= Brian O'Shea (boxer) =

American boxer

Brian O'Shea (born in Chicago, Illinois) is an American former boxer, referee, and judge.

==Personal==
O'Shea is one of the fighting O'Shea brothers along with Rory O'Shea, Mike O'Shea and Tom O'Shea.

==Amateur career==
O'Shea had an outstanding amateur career, having won several Chicago Golden Gloves Open division titles. The titles he won include a championship at 126 lbs. in 1957, and at lightweight (135 lbs.) in 1958, 1959, 1960 & 1961. The 1958 title came at the expense of his brother Tom, who later moved down in weight and won the 1960 Open Division 126 lb. title. In 1960 he also was the National Golden Gloves Lightweight Champion.
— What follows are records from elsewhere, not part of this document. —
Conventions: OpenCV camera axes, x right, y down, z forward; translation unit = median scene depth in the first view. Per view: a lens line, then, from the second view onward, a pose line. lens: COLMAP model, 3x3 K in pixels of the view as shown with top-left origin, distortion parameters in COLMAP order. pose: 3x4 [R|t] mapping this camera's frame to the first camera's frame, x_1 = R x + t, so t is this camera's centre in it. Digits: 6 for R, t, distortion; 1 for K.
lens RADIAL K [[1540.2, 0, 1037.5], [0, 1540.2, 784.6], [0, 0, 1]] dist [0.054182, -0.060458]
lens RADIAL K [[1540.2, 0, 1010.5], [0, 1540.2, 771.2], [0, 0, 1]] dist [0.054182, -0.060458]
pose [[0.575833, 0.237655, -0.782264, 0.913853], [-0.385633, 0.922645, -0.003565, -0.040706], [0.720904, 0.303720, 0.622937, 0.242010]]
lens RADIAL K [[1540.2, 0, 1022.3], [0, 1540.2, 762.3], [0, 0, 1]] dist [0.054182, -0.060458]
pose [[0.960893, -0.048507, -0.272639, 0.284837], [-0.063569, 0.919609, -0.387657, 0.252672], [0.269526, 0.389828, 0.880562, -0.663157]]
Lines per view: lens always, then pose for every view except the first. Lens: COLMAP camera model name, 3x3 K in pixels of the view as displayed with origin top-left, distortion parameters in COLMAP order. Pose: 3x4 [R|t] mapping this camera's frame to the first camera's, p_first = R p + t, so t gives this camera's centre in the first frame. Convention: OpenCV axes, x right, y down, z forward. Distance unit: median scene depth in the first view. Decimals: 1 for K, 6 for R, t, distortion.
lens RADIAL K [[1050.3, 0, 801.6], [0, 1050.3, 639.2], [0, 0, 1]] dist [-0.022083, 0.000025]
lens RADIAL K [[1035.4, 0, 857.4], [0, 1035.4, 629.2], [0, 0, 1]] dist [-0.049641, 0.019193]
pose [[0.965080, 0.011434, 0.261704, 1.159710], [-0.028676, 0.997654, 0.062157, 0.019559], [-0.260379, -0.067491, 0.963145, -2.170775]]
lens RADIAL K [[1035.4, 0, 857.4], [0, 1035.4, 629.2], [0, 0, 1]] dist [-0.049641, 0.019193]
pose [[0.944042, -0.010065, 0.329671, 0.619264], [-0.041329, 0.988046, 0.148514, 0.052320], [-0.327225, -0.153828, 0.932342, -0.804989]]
O'Shea was the National AAU Light Welterweight Champion in 1959, and won the 1960 132 lb championship. Also in 1960 he won the Chicago Golden Gloves Tournament of Champions in the 135 lb. division. In 1961 he won the Intercity Golden Gloves (alternate) in the 135 lb. division.

==Pro career==
O'Shea turned pro in 1961 was undefeated until being TKO'd by John White in 1962. After another win streak, he again lost via KO to White in 1963. He retired in 1965.

==Referee and judge==
O'Shea served as a boxing judge and referee after his pro career concluded.